|raisedbymoogles (raisedbymoogles) wrote,|
@ 2009-04-02 22:24:00
|Current music:||Full Frontal Assault - OCRemix|
|Entry tags:||angst, mental health, myself|
Why I will never have an autobiography: my story is so goddamn banal.
A couple of recent LJ posts pinged off my memories of the elementary and middle school years. (Here, on phys ed, and here on reading in class - my own contribution is here if you're interested.) It brings back a lot, and as a result I've been giving myself headaches and losing sleep trying to lock the memories back up again.

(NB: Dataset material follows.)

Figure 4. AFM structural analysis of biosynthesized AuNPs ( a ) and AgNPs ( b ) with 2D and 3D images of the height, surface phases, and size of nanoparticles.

Look, I don't want to give the impression that my childhood was oh so horrible. I never experienced anything you'd see in, say, a Lifetime movie. Yes, I was picked on, yes, I was an outcast, but I was never afraid to go to school like some kids are and there was never a year I didn't have at least one friend (even if she wasn't in my grade). In a lot of ways I had plenty of advantages. I had my brain and my imagination, and it seemed like that was two more things than any of Them had.

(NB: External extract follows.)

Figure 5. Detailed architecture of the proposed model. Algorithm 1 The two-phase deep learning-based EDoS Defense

But words leave their marks too, don't they? Long after you think you've left them behind, those old wounds open again, and time's only made them deeper, or maybe I was tougher back then than I am now. I know all the platitudes you drag out at times like this - forgive and forget, a grudge only hurts the one who holds it, let the past go. I'd love to let the past go. The past won't let go of me.
I know I need something - therapy, confrontation, maybe just to hit something - but I really can't afford another mental breakdown right now. Maybe in a few years it'll be safe to go catatonic for a week or so while I grapple with my demons. Right now the best I can do is pack everything back up in the back of my mind again, and hope it doesn't leak too much.
But I had a brief nap today, and I'm feeling better about things. More or less.
I hope it's sunny on Saturday. I want to go to the Cherry Blossom festival then.